After an hour, Kurosawa rose, signed autographs. He's as imperious as old Lear, I remember thinking, and as much a prey to flatterers. Hmmmm. He marched out of the hotel, his fawning interpreter at his side, and climbed into his chauffeured Mercedes. Smiling and waving to his fans (me among them), the great Japanese filmmaker was driven away to his summer home.


Credit Writer/Director Simcha Jacobovici with ambition: to convert Neal Gabler's 420-page volume An Empire of Their Own: How the Jews Invented Hollywood into a coherent documentary. Hollywoodism: Jews, Movies, and the American Dream (at the Coolidge Corner) is quite a film story, of how a group of impoverished Jews immigrants from Eastern European shtetls eventually became tsars of the studio system: Carl Laemmle at Universal, Adolph Zukor at Paramount, Louis B. Mayer at MGM, Harry Cohn at Columbia, and the three Warner Brothers. The movies they green-lighted were thematic affirmations of their own rags-to-unbelievable-riches sagas, asserting that anyone with chutzpah can make it in the USA, including little guys and outsiders, that there's an inevitable happy ending at the end of the rainbow. Since everybody went to Hollywood movies and breathed the utopian cant of studio product, these Jewish moguls could be said to have invented the "American Dream."

Hollywoodism provides sagacious observations from Jewish film critics and studio historians, including Gabler, J. Hoberman, and Jonathan Rosenbaum, and prime footage of the Jewish bosses -- i.e., Mayer pontificating before the American Legion, Laemmle lecturing his employees, "I will not have quitters or lazy men working for Universal," and with the thickest of Yiddish accents. But Jacobovici's film is weirdly schizophrenic. The first half is Jewish boosterism, proud crowing about how these lowly Jews rose in Hollywood. Only one historian mentions that these studio heads "were ruthless [and] badly mistreated women." The second half (more credible) often wags it finger at these same bosses for hiding their Jewishness, for forcing Jewish actors to change their names to gentile ones, for doing movies that always pushed assimilation, for being totally cowardly before World War II about making anti-Nazi movies, for being gutless a second time in cooperating with HUAC in purging Hollywood of supposed Communists.

There are a couple of problems. The film bunches Twentieth Century Fox with the Jewish-run studios, but William Fox was a gentile.
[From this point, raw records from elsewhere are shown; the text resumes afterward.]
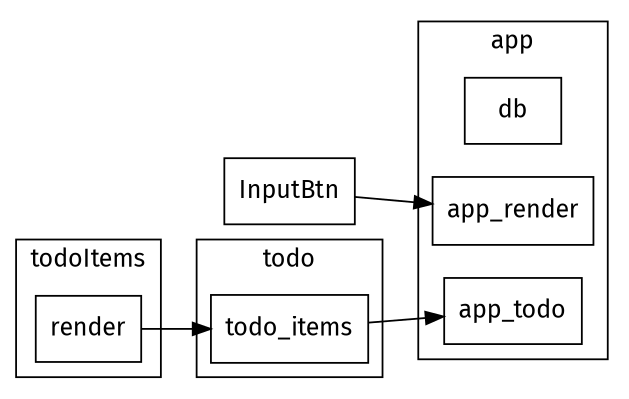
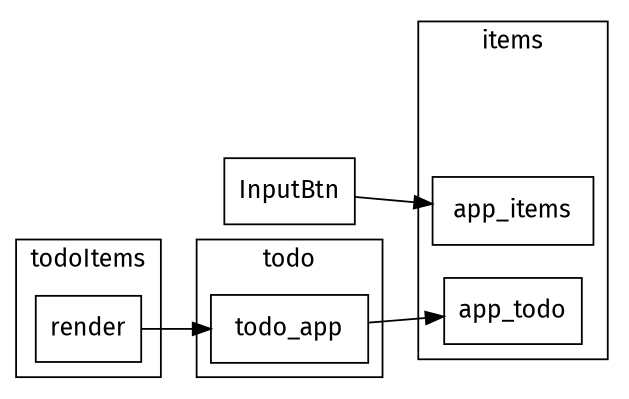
  digraph {
    fontname="Fira Sans"
    rankdir=LR
    node [fontname="Fira Sans" shape=record]
    edge [fontname="Fira Sans"]
-   todo_items
-   db
+   todo_items [label=todo_app]
    n3 [label=app_todo]
-   app_render
+   app_render [label=app_items]
    n5 [label=render]
    InputBtn
    subgraph cluster_1 {
      label=todo
      todo_items
    }
    subgraph cluster_2 {
-     label=app
-     db
+     label=items
      n3
      app_render
    }
    subgraph cluster_3 {
      label=todoItems
      n5
    }
    todo_items -> n3
    n5 -> todo_items
    InputBtn -> app_render
  }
In actuality, Fox was known as "the goyisher studio." Including the final scene from Fox's The Grapes of Wrath to illustrate a "root for the underdog" Jewish point of view is simply an untruth: the filmmaker, John Ford, and the producer, Darryl F. Zanuck, are likewise Christian.

Then too, it's certainly stretching film history to describe the era of the Jewish bosses as being an enlightened time for blacks on screen, as opposed to earlier, when WASPs were in control and the pro-Klan The Birth of a Nation was the par. Yes, there were several all-black musicals made in '30s Hollywood, but otherwise blacks were stereotyped as maids, eye-rolling porters, and shuffling, muddle-headed servants in countless films made by Zucker, Mayer, the Warners, and Harry Cohn. Curiously, Jacobovici shows a flagrant example of Jewish racism without criticizing it in his voiceover: Al Jolson switching from singing in the synagogue to doing "Mammy" in blackface in the Warner Brothers' The Jazz Singer.